> _Instruction_
Identify each line in the rows below that contains the string "Gallero" and copy every such line in full.

> _Material shown_
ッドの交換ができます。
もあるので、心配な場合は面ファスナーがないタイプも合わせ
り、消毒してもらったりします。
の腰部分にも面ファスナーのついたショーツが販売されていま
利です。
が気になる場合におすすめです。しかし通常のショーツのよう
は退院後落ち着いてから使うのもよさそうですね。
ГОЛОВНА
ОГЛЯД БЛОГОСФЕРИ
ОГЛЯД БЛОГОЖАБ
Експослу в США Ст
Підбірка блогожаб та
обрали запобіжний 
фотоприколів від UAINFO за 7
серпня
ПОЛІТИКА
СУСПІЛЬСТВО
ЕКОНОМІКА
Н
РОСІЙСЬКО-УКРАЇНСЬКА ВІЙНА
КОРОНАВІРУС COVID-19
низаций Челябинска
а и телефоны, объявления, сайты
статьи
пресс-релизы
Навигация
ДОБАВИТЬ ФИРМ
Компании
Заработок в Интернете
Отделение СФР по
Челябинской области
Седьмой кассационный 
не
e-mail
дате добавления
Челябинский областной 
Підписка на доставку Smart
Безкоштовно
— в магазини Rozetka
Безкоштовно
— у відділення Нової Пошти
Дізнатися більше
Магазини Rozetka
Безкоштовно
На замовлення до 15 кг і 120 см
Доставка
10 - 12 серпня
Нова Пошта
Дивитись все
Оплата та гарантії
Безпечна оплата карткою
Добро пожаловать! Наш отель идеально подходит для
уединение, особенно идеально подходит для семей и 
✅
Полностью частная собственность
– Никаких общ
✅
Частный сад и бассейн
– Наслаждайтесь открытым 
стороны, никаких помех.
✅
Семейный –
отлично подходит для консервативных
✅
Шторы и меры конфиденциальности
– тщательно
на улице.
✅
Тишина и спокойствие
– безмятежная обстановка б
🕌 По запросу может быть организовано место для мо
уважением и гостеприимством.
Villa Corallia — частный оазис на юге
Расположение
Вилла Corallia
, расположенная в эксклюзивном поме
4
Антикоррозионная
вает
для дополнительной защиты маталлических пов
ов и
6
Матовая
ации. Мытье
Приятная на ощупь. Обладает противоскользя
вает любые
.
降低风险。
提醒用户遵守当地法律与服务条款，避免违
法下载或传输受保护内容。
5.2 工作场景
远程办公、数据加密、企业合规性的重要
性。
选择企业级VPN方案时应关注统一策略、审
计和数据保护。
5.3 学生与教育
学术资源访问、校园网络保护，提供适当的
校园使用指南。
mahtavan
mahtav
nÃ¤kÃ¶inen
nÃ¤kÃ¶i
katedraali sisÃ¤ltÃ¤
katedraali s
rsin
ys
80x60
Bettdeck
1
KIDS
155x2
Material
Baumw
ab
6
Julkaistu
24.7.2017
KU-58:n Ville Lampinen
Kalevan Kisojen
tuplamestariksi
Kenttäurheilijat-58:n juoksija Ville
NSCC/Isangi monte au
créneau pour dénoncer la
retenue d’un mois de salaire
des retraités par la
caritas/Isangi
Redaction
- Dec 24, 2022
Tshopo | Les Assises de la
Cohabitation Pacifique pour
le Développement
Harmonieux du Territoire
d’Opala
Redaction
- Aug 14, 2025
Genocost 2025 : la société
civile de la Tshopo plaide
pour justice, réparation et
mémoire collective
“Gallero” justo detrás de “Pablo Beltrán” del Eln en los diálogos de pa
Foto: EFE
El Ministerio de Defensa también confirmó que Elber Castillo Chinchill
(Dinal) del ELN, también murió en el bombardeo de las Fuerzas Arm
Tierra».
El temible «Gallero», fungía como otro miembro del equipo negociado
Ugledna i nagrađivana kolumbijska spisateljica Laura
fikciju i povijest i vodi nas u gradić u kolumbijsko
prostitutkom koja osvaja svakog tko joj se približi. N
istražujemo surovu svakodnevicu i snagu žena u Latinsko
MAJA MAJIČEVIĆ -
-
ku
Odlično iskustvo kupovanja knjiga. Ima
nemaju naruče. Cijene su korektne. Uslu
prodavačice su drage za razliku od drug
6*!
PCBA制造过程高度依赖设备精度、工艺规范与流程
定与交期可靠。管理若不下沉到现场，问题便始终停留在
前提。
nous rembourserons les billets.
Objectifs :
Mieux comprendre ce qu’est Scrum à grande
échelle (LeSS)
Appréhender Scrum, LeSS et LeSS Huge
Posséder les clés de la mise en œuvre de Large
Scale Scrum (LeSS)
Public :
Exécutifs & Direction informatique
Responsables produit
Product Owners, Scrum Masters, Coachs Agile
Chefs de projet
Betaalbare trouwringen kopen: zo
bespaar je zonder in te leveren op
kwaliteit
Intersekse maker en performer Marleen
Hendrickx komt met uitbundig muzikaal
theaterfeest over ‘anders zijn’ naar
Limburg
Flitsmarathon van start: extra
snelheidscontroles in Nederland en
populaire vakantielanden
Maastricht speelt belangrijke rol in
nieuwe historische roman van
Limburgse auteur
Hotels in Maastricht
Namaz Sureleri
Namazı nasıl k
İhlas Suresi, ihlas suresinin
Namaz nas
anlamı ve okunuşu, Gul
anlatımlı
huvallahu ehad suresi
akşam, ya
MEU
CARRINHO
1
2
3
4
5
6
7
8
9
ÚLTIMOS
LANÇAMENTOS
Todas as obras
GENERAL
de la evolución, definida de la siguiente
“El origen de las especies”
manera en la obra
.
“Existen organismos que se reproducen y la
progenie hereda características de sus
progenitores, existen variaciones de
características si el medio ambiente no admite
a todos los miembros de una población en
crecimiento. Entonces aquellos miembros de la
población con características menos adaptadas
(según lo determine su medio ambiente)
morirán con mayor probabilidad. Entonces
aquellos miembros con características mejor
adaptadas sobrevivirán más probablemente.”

> _Exercise output_
“Gallero” justo detrás de “Pablo Beltrán” del Eln en los diálogos de pa
El temible «Gallero», fungía como otro miembro del equipo negociado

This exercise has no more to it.